Each record listed below is to be output exactly as written.

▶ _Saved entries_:
□ □ □ □ □

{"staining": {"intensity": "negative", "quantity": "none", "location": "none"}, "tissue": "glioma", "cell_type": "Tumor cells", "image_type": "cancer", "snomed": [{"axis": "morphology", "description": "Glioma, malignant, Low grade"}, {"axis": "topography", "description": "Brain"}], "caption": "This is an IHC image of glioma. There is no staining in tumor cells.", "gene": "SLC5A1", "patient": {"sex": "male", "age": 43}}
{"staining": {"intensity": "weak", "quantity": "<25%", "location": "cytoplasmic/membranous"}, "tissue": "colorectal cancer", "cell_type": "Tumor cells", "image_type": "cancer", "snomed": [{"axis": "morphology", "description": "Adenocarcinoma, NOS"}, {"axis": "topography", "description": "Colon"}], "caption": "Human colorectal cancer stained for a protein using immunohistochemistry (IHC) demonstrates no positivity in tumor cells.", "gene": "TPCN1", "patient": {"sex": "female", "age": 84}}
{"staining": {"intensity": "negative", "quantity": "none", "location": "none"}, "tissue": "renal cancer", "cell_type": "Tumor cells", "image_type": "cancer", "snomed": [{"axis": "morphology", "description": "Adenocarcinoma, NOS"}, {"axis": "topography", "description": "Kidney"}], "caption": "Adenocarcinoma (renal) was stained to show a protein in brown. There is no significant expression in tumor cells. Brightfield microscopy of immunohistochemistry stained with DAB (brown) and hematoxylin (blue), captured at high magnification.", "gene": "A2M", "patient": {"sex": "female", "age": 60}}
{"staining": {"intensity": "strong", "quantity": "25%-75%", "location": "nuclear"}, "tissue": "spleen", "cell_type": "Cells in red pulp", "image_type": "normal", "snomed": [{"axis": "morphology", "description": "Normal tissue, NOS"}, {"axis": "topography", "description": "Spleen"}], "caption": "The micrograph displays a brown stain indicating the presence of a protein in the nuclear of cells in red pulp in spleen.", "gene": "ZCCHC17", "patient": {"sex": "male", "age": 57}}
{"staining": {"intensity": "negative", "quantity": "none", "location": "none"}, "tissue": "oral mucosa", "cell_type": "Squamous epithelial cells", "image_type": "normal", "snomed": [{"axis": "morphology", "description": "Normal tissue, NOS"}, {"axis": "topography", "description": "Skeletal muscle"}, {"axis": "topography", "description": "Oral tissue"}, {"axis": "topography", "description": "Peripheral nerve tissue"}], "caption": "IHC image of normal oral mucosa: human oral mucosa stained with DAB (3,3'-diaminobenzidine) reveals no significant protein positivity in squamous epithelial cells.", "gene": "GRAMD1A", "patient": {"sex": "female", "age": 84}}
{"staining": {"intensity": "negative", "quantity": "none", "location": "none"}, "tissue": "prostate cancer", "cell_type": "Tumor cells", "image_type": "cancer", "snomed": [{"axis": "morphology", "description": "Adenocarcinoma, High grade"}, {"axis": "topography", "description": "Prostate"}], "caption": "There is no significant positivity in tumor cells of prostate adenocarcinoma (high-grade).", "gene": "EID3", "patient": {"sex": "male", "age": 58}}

□ □ □ □ □

▶ _Response box_:
{"staining": {"intensity": "negative", "quantity": "none", "location": "none"}, "tissue": "glioma", "cell_type": "Tumor cells", "image_type": "cancer", "snomed": [{"axis": "morphology", "description": "Glioma, malignant, Low grade"}, {"axis": "topography", "description": "Brain"}], "caption": "This is an IHC image of glioma. There is no staining in tumor cells.", "gene": "SLC5A1", "patient": {"sex": "male", "age": 43}}
{"staining": {"intensity": "weak", "quantity": "<25%", "location": "cytoplasmic/membranous"}, "tissue": "colorectal cancer", "cell_type": "Tumor cells", "image_type": "cancer", "snomed": [{"axis": "morphology", "description": "Adenocarcinoma, NOS"}, {"axis": "topography", "description": "Colon"}], "caption": "Human colorectal cancer stained for a protein using immunohistochemistry (IHC) demonstrates no positivity in tumor cells.", "gene": "TPCN1", "patient": {"sex": "female", "age": 84}}
{"staining": {"intensity": "negative", "quantity": "none", "location": "none"}, "tissue": "renal cancer", "cell_type": "Tumor cells", "image_type": "cancer", "snomed": [{"axis": "morphology", "description": "Adenocarcinoma, NOS"}, {"axis": "topography", "description": "Kidney"}], "caption": "Adenocarcinoma (renal) was stained to show a protein in brown. There is no significant expression in tumor cells. Brightfield microscopy of immunohistochemistry stained with DAB (brown) and hematoxylin (blue), captured at high magnification.", "gene": "A2M", "patient": {"sex": "female", "age": 60}}
{"staining": {"intensity": "strong", "quantity": "25%-75%", "location": "nuclear"}, "tissue": "spleen", "cell_type": "Cells in red pulp", "image_type": "normal", "snomed": [{"axis": "morphology", "description": "Normal tissue, NOS"}, {"axis": "topography", "description": "Spleen"}], "caption": "The micrograph displays a brown stain indicating the presence of a protein in the nuclear of cells in red pulp in spleen.", "gene": "ZCCHC17", "patient": {"sex": "male", "age": 57}}
{"staining": {"intensity": "negative", "quantity": "none", "location": "none"}, "tissue": "oral mucosa", "cell_type": "Squamous epithelial cells", "image_type": "normal", "snomed": [{"axis": "morphology", "description": "Normal tissue, NOS"}, {"axis": "topography", "description": "Skeletal muscle"}, {"axis": "topography", "description": "Oral tissue"}, {"axis": "topography", "description": "Peripheral nerve tissue"}], "caption": "IHC image of normal oral mucosa: human oral mucosa stained with DAB (3,3'-diaminobenzidine) reveals no significant protein positivity in squamous epithelial cells.", "gene": "GRAMD1A", "patient": {"sex": "female", "age": 84}}
{"staining": {"intensity": "negative", "quantity": "none", "location": "none"}, "tissue": "prostate cancer", "cell_type": "Tumor cells", "image_type": "cancer", "snomed": [{"axis": "morphology", "description": "Adenocarcinoma, High grade"}, {"axis": "topography", "description": "Prostate"}], "caption": "There is no significant positivity in tumor cells of prostate adenocarcinoma (high-grade).", "gene": "EID3", "patient": {"sex": "male", "age": 58}}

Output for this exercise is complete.